The phylogenetic analysis of NrtP, NR and NiR in all the 39 species of cyanobacteia revealed a separate cluster of all the Arthrospira species which were found clustered with other members of the oscillatoriales like Trichodesmium erythraeum IMS101, Lyngbya sp. PCC 8106and Oscillatoria sp. PCC 6506 (Fig 2 a-f).Also,different clusters for fresh water and marine unicellular species were observed. The GS and GOGAT proteins were most conserved among all the cyanobacteria species, with more than 90% query coverage showing E value greater than 0.0. On extending this analysis to vascular plants, GOGAT protein also showed more than 57 % similarity to Fd-GOGAT (chloroplastic) from vascular plants (data not shown). The phylogenetic analysis revealed that although the N uptake and assimilatory mechanisms in various cyanobacteria are different which are a result of adaptation of specific habitats and environmental conditions, yet the genes involved in ammonia assimilation and incorporation have been evolutionary conserved as described for GS and GOGAT.

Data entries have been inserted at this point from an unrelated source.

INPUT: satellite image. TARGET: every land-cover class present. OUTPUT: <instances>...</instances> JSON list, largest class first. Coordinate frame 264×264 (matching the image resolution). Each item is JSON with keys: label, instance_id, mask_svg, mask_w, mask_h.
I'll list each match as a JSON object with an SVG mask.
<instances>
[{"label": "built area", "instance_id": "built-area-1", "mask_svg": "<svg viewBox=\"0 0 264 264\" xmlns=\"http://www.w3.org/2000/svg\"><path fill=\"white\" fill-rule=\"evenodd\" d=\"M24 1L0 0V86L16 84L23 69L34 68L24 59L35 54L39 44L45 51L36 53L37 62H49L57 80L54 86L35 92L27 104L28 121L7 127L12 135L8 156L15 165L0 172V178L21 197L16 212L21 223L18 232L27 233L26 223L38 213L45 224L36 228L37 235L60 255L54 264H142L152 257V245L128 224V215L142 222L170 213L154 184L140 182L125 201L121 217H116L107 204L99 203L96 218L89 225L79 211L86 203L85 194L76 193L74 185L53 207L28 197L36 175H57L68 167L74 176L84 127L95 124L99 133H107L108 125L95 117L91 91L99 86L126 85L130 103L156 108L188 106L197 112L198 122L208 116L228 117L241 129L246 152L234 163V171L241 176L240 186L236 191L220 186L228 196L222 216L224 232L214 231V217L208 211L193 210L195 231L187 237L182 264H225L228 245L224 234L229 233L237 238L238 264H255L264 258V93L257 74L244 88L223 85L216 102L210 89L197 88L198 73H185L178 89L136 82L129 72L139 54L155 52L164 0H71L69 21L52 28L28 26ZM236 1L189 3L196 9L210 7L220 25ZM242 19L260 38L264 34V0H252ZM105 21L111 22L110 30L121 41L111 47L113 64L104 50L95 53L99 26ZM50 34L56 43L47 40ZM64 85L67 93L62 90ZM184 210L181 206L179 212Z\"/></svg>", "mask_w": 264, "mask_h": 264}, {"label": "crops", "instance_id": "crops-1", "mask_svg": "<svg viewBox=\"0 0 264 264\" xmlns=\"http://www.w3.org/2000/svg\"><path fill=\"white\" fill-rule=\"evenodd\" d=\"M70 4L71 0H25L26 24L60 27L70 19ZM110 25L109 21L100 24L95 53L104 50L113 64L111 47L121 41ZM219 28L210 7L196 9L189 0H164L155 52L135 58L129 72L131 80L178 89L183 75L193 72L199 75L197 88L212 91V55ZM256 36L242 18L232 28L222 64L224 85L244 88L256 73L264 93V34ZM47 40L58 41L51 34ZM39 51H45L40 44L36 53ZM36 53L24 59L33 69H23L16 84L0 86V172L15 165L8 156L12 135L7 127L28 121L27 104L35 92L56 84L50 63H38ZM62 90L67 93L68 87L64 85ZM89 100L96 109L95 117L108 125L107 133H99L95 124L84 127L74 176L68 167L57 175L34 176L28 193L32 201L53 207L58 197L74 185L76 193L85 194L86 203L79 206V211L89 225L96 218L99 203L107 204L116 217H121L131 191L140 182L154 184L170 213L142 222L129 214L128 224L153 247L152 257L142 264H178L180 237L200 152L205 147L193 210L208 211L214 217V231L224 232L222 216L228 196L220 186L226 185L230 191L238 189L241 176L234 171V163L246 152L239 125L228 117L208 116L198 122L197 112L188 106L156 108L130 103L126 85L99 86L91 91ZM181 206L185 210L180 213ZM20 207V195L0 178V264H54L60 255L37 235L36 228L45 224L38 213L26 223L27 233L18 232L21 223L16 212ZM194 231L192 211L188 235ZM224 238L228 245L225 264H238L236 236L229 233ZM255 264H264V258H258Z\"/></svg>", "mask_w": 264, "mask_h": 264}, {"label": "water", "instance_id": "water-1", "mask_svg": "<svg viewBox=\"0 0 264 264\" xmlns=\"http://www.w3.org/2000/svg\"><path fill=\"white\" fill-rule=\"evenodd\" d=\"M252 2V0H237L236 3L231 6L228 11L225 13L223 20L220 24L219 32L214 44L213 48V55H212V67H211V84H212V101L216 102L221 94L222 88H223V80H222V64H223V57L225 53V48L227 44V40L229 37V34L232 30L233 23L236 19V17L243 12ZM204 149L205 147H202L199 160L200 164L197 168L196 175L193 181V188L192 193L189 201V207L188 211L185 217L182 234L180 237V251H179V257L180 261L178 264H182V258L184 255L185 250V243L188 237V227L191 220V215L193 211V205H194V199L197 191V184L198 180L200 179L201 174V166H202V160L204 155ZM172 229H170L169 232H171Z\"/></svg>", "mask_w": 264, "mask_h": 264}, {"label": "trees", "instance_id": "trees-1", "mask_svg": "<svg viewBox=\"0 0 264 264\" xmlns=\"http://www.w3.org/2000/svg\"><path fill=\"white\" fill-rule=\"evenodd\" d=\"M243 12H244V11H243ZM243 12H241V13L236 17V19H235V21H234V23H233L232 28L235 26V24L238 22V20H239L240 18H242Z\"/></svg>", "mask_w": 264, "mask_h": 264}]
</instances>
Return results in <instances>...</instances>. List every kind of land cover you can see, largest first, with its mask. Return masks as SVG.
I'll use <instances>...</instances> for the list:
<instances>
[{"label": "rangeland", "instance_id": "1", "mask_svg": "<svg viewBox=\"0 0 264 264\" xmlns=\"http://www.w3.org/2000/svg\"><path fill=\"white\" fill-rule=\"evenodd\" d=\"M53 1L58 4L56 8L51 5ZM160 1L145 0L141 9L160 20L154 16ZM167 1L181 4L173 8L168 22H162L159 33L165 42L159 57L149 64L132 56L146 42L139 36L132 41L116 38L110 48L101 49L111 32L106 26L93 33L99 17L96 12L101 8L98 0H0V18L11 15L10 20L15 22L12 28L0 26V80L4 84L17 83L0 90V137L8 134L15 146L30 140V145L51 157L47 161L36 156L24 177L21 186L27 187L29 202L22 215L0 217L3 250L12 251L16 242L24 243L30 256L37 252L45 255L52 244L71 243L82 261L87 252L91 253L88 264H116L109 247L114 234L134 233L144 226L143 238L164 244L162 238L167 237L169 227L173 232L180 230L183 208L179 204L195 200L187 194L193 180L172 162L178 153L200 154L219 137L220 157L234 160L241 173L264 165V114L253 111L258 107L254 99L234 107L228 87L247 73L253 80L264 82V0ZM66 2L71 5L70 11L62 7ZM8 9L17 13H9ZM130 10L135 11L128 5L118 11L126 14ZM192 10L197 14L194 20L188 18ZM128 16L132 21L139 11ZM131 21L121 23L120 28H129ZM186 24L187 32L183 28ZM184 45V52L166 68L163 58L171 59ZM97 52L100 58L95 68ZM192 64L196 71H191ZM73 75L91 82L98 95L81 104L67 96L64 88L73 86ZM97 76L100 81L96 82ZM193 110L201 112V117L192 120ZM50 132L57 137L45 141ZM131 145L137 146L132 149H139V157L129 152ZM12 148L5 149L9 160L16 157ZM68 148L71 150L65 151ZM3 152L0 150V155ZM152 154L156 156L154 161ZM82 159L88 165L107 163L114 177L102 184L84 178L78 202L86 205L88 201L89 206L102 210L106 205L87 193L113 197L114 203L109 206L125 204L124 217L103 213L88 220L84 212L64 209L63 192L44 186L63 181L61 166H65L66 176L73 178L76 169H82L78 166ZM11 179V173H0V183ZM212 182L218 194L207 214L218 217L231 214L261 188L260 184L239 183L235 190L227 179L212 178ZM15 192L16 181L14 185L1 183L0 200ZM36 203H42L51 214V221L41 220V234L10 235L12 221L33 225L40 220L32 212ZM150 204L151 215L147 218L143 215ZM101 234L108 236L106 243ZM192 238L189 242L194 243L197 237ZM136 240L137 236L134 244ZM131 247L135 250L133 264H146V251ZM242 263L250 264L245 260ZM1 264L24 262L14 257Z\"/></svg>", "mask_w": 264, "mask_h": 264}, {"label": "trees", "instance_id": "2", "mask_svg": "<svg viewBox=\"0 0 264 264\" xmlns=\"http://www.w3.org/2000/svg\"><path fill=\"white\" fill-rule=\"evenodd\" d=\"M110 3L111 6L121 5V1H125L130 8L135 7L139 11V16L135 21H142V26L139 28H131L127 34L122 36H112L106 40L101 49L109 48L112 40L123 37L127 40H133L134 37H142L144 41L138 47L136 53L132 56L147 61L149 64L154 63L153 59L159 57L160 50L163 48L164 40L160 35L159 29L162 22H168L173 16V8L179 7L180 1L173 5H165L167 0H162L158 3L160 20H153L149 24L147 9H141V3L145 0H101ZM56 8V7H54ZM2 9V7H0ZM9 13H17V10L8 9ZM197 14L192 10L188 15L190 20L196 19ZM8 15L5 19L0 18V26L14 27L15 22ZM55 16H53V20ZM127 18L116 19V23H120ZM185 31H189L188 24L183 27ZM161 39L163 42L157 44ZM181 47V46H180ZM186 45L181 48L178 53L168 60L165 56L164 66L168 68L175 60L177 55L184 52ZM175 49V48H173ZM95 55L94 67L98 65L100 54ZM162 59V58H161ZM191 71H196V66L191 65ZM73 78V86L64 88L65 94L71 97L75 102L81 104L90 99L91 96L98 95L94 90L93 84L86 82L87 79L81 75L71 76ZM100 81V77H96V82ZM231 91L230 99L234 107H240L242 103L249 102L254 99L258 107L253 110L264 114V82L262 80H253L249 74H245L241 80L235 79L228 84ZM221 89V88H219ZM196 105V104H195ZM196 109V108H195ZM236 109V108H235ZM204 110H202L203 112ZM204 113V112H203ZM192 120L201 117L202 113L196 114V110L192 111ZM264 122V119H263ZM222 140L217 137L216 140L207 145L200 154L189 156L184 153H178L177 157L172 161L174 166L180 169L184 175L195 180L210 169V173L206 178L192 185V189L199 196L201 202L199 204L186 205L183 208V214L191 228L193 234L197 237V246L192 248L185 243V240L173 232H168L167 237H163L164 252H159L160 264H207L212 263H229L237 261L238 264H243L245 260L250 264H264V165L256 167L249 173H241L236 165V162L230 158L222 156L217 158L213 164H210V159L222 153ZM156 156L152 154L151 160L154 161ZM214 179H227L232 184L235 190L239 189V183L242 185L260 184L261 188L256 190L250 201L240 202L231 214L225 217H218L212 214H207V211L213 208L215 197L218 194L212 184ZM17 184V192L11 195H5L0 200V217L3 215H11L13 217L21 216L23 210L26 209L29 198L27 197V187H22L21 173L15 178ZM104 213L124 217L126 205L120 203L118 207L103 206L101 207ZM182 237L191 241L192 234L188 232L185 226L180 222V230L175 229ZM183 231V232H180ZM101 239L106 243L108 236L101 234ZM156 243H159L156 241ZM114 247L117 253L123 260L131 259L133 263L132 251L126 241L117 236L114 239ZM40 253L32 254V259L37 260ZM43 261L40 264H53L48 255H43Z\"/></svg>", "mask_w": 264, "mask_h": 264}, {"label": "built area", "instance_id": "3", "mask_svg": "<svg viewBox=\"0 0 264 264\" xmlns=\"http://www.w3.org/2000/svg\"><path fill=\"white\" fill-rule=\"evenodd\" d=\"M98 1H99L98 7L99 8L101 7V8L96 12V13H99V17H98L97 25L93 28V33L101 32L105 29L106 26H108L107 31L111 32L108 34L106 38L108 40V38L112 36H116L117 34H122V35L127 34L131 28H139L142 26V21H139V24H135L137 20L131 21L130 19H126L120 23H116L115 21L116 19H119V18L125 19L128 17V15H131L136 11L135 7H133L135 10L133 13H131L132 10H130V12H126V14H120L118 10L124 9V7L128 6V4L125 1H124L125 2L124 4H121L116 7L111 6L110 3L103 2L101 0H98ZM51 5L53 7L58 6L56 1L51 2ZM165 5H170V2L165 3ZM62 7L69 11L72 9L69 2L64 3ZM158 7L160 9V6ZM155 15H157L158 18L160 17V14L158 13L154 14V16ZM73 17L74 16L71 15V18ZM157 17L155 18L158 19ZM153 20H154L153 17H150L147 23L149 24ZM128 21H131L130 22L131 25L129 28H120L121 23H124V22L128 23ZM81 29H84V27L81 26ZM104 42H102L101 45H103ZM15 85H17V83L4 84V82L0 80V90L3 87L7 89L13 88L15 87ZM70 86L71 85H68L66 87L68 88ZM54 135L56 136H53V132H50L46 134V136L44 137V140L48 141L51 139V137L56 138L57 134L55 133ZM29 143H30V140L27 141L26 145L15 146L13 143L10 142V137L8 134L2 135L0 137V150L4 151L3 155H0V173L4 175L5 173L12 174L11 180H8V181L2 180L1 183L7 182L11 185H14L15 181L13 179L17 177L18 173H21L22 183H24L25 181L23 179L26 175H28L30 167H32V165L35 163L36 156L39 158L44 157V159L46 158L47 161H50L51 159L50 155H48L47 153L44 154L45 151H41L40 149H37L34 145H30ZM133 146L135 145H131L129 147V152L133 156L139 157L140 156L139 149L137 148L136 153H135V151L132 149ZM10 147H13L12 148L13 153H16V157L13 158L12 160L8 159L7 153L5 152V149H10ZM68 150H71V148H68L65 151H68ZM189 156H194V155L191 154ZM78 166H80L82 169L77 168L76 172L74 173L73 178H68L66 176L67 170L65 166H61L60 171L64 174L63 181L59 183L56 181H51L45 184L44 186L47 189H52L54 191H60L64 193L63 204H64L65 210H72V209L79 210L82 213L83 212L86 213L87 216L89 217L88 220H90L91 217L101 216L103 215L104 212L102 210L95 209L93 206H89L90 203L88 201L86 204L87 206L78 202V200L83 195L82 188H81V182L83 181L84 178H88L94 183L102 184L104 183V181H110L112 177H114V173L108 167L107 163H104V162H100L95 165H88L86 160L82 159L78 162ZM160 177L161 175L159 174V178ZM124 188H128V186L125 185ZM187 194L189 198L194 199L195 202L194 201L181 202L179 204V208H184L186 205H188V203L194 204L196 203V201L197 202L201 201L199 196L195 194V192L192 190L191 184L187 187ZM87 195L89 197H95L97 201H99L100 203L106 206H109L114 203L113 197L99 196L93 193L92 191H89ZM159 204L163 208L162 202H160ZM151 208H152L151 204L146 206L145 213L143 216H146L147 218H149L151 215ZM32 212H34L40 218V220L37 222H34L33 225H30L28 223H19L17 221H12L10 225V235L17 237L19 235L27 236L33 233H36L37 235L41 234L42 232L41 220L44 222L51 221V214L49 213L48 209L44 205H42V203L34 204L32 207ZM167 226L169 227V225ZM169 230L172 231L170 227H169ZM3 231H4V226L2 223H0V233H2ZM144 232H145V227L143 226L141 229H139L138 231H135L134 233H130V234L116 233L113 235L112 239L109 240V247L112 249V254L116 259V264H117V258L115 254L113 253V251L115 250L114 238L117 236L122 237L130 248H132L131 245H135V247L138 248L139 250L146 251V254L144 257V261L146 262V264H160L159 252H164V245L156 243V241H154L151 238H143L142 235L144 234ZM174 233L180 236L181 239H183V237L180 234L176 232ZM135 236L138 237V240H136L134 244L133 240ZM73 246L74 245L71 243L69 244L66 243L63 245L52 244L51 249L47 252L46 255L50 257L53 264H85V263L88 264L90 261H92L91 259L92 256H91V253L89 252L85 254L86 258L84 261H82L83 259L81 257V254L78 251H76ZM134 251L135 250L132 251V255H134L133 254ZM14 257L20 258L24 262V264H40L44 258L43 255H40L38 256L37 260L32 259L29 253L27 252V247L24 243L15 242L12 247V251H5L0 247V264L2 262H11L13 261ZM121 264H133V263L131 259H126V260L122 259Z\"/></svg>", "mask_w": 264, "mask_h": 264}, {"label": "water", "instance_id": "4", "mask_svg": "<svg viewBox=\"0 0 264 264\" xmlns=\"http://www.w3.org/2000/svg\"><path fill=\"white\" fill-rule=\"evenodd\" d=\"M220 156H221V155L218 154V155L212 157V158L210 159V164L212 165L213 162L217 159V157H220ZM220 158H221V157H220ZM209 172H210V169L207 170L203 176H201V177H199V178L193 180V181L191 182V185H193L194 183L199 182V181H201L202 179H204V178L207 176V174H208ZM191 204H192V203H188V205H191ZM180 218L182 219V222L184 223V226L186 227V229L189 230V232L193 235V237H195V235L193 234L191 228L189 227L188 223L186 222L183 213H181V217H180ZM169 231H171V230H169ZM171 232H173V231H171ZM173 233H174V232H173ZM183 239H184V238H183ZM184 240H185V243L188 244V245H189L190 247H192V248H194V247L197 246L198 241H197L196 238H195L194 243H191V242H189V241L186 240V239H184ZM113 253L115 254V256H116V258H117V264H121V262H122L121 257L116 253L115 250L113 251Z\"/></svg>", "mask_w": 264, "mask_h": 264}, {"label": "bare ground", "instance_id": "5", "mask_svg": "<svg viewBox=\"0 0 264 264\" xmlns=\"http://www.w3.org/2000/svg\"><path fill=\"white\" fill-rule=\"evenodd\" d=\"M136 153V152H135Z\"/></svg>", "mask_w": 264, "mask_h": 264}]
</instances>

Figure S1- Clones obtained by PCR cloning

Agarose (1 %) gel electrophoresis of EcoR1 digests of clones obtained in pGEM- T vector. The upper panel (a) shows the partial clones, with inserts of narB (2100 bp), nrtP (1550 bp), nirA (1400 bp), glnA (1500 bp) and gltS (2300 bp). The lower panel (b) shows full length clones of nrtA (1299 bp), nrtB (1233 bp) and nrtD (831 bp) and ntcA (639 bp)genes obtained by PCR cloning.

Figure S2(a-f)Phylogenetic tree of genes involved in N assimilation in Arthrospira platensis PCC 7345

Phylogenetic tree of genes involved in N assimilation in Arthrospira platensis PCC 7345, where, a represents tree for (nrtP), brepresents tree for (narB), c represents tree for (nirA), d represents tree for (glnA), e represents tree for (gltS), f represents tree for (ntcA). The tree was generated using the Neighbor-Joining method and MEGA 4.0 was used for evolutionary analysis. The optimal tree with the sum of branch length is shown in a-f. The tree is drawn to scale, with branch lengths in the same units as those of the evolutionary distances, computed using Poisson correction method, is used to infer the phylogenetic tree. The analysis involved 39 amino acid sequences. All positions containing gaps and missing data were eliminated.